My chief insists we transport all cardiac arrests cause he insists that its all a "fudged effort" to allow hospitals to reduce the deaths in their facility. You can show him every case study that proves how ineffective CPR in a moving ambulance is, the chance of survival of prehospital arrest is poor. So why are we doing this?? Cause in his eyes its still 1990.
 
Or, work them where they are until ROSC. Then move them. If no ROSC, it's the funeral homes problem

I guess I should have mentioned I don't generally lay hands on someone until I decide it seems like there's a shot, and I'm also ok with not transporting any calling a code 1.
 
I guess I should have mentioned I don't generally lay hands on someone until I decide it seems like there's a shot, and I'm also ok with not transporting any calling a code 1.

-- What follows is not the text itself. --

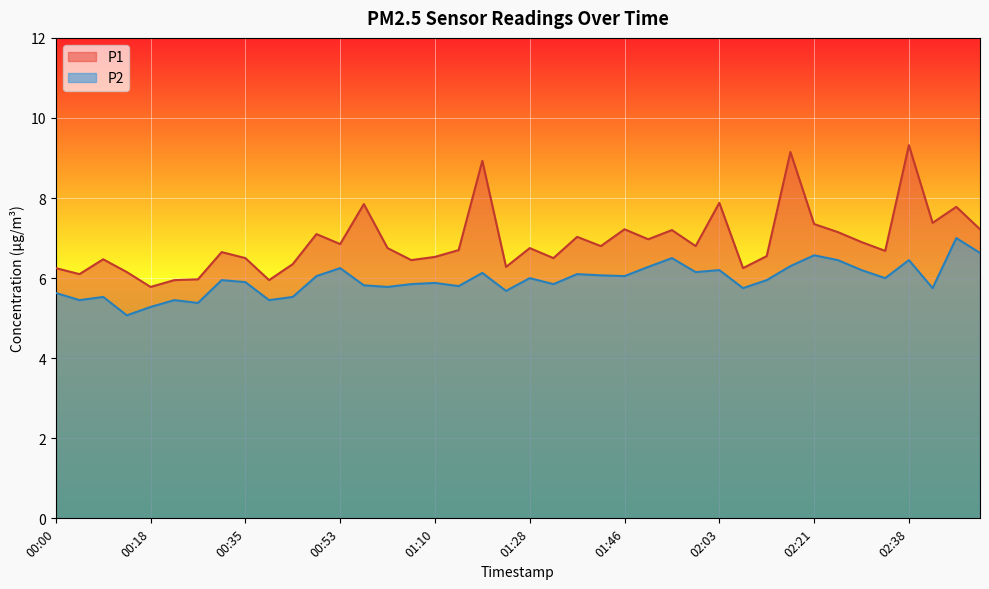

List the series in order of their overall mean, highest first.

P1, P2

How about the fact that those potentially viable cardiac arrests are the ones that deserve to be worked appropriately on scene? It drives me nuts when people tell me they agree with me that arrests should be worked on scene and not transported unless with ROSC, and with their next breath say "but I'm OK with scooping and running with a young witnessed arrest in a shockable rhythm who had immediate CPR." There's a fundamental misunderstanding here! We don't transport arrests for two reasons.

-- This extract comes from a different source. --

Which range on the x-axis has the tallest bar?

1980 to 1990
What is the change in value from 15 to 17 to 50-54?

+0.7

A. Transporting dead bodies is an unnecessary risk and waste of resources.

B. When a patient is viable, their best chances for survival lie with quality care on scene of the arrest.


When I respond to a cardiac arrest, one of my thoughts is hoping I get there before the BLS ambulance can load the patient and drive to intercept me rather than meet me on scene. That's the only problem I see with CPR assist devices right now. I love the LUCAS 2 my service uses, but some seem to see it as a free license to transport arrests now that we can do CPR during transport.
 
How about the fact that those potentially viable cardiac arrests are the ones that deserve to be worked appropriately on scene? It drives me nuts when people tell me they agree with me that arrests should be worked on scene and not transported unless with ROSC, and with their next breath say "but I'm OK with scooping and running with a young witnessed arrest in a shockable rhythm who had immediate CPR." There's a fundamental misunderstanding here! We don't transport arrests for two reasons.

A. Transporting dead bodies is an unnecessary risk and waste of resources.

B. When a patient is viable, their best chances for survival lie with quality care on scene of the arrest.


When I respond to a cardiac arrest, one of my thoughts is hoping I get there before the BLS ambulance can load the patient and drive to intercept me rather than meet me on scene. That's the only problem I see with CPR assist devices right now. I love the LUCAS 2 my service uses, but some seem to see it as a free license to transport arrests now that we can do CPR during transport.

I personally don't find that there can be universal answers to this particular question. Each arrest is different and each has their own set of mitigating factors that will drive the decision making process as to whether transport will happen or not. I will say (for those who have not experienced the joy of the autopulse) that compressions are productive and viable whether you're sitting in their bedroom, carrying them down stairs, rolling down the street, or heck, probably even upside down.